Akercocke - Words That Go Unspoken, Deeds That Go Undone
(2005) - barré inclassable - Label : Earache Records



Si vous aimez le métal extrême varié, ceci est pour vous. Après, si c’est un peu de cohérence dans un monde de brutes qui vous ferait du bien, ce n’est pas ici que vous la trouverez. Akercocke est une entité anglaise, réalisant avec Words That Go Unspoken, Deeds That Go Undone son quatrième album.
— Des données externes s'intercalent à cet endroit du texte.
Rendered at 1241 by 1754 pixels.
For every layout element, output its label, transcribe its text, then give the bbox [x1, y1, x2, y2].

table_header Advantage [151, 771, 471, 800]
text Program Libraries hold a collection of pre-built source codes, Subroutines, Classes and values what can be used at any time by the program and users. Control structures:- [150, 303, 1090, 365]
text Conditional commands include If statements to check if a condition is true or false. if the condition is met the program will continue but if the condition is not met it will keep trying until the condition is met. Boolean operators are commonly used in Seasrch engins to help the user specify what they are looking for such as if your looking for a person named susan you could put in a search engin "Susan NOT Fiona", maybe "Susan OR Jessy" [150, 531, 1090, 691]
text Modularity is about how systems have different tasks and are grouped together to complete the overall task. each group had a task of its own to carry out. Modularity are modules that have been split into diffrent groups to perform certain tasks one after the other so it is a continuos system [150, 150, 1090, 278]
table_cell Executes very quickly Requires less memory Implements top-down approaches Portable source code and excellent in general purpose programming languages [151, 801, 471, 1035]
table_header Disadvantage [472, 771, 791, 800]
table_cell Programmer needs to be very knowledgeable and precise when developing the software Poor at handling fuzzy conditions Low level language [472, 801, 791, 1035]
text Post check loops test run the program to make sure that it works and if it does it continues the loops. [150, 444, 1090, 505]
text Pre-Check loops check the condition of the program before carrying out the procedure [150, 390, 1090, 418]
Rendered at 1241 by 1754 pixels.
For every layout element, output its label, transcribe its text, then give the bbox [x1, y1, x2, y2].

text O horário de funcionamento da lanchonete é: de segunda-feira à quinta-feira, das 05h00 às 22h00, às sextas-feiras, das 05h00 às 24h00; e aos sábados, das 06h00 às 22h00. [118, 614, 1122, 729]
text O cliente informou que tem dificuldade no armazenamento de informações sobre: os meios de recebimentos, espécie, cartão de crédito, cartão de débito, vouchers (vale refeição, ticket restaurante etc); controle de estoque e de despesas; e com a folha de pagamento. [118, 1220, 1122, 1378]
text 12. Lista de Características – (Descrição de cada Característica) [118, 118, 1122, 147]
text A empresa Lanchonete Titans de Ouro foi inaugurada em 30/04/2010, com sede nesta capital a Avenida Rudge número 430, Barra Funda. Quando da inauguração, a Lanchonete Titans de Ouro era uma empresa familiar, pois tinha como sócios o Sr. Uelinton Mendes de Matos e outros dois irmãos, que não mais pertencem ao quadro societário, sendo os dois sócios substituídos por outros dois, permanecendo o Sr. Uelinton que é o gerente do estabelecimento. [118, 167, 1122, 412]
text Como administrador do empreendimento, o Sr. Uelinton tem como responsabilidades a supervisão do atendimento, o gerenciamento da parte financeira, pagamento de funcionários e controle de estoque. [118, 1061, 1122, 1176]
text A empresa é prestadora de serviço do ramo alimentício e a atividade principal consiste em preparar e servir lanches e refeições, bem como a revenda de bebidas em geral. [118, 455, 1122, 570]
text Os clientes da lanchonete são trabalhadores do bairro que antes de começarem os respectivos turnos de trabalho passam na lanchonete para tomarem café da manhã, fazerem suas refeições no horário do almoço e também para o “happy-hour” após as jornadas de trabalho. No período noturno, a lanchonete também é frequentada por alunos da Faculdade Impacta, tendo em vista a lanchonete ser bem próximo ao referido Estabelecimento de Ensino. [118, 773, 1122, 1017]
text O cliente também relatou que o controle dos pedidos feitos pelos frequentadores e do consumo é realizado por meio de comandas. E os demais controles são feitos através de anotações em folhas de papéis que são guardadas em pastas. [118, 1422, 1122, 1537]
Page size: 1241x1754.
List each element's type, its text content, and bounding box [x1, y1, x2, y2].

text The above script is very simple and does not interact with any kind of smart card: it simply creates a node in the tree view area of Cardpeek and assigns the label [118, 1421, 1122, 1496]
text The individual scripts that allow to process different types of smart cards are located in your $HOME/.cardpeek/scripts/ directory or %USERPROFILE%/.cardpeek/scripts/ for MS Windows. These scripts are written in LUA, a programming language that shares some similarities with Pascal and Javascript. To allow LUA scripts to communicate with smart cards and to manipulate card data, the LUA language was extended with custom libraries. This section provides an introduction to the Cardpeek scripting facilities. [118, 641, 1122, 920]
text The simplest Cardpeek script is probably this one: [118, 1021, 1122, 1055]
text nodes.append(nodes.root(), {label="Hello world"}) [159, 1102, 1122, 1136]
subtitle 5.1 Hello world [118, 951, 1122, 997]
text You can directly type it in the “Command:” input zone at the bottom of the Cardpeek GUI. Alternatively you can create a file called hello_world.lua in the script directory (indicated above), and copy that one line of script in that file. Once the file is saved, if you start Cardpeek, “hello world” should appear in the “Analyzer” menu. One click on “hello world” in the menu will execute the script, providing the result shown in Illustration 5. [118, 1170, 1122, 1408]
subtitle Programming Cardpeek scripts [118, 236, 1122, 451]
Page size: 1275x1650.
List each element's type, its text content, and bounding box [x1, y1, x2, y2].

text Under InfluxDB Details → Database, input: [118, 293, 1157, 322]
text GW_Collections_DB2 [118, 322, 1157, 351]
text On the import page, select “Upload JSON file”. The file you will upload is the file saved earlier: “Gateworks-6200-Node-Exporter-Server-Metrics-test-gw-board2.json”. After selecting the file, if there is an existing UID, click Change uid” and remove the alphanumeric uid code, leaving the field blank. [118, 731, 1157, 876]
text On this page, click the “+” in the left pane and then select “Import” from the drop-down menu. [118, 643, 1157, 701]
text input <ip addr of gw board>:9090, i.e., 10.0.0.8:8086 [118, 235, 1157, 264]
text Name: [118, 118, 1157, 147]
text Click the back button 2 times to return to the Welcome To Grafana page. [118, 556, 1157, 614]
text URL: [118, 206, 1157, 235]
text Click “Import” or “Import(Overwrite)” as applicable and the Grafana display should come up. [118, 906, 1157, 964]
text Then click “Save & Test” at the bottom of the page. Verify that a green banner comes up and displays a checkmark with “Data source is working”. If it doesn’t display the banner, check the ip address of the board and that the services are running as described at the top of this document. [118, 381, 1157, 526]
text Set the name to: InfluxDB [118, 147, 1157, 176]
Respecté de la scène et de ceux qui aiment la violence, Akercocke propose ici quelque chose d’assez hystérique voire schizophrénique de la première à la dernière note.

Mélange (dans un même titre, hein!) de death, rock, ambiant, hardcore, thrash, mosh, heavy et… grind. Il y en a pour tout le monde et tout va assez vite à travers une exécution très précise et maîtrisée. Le chirurgical n’est pas loin non plus de ce coté-là. Ce mélange bizarre se ressent à tous les niveau même avec le chant, tour à tour et dans le désordre hurlé, parlé, scandé, susurré, grogné, vomi… Bref, tout un tas de chose qui rendent la galette assez déconcertante. Et c’est là que tout se joue parce qu’à ce genre de jeu on accroche ou on n’accroche pas du tout. Dommage mais cela n’a pas touché le cœur du chroniqueur qui trouve que cela ressemble plus à une mascarade démonstrative qu’à autre chose. Il me semble qu’un minimum d’unité est nécessaire tout autant qu’une sphère d’inspiration cohérente pour que puisse se développer une personnalité musicale. Alors quand on entend un passage doom dépressif juste après du grind, on est en droit d’avoir peur.

Et c’est dommage, parce qu’il y a des parties hallucinantes comme cette violence insolente et psychiatrique sur "Shelter From The Sand," presque dans l’ambiance du dernier Chimera de Mayhem, suivie d’un passage au piano dans la plus calme des torpeurs. Bon, après, un passage bien ridicule au chant clair à la Indochine (attention, je respecte Indochine…) vient tout gâcher. Et tout est comme ça. Des riffs à la Benighted sont suivis de plans expérimentaux indo-malsain. "Words That Go Unspoken Part 1" introduit telle une chansonnette de prog finit en plans à la Krabathor. Sur le plan du son, la production est correcte, quoique les guitares soient un peu et la batterie trop en avant pour le coup. Le tout passe bien quand même. On sent le travail réalisé en arrière plan.

Au bout du compte, c’est très énervant parce qu’il y a des choses vraiment excellentes, ici et là, mais soient trop courtes soient perdues dans un amalgame d’influences diverses, toutes aussi bien interprétées les unes que les autres il faut le reconnaître. Les parties de guitares sont souvent bien vues, techniques à souhait, tout comme la batterie et les interventions instrumentales plus acoustiques ou électro. On reproche souvent à la nouvelle scène extrême le patchwork un peu systématique d’idées sans relation, et là, c’en est un peu le comble. N’ayant jamais pris connaissance des œuvres précédentes de ce groupe, je laisse à l’entière appréciation des auditeurs ce Words That Go Unspoken, Deeds That Go Undone qui laisse de marbre avec au fond une certaine frustration. Avis tout de même aux malades de la tête qui aimeraient comprendre ce que ça fait d’être psychopathe.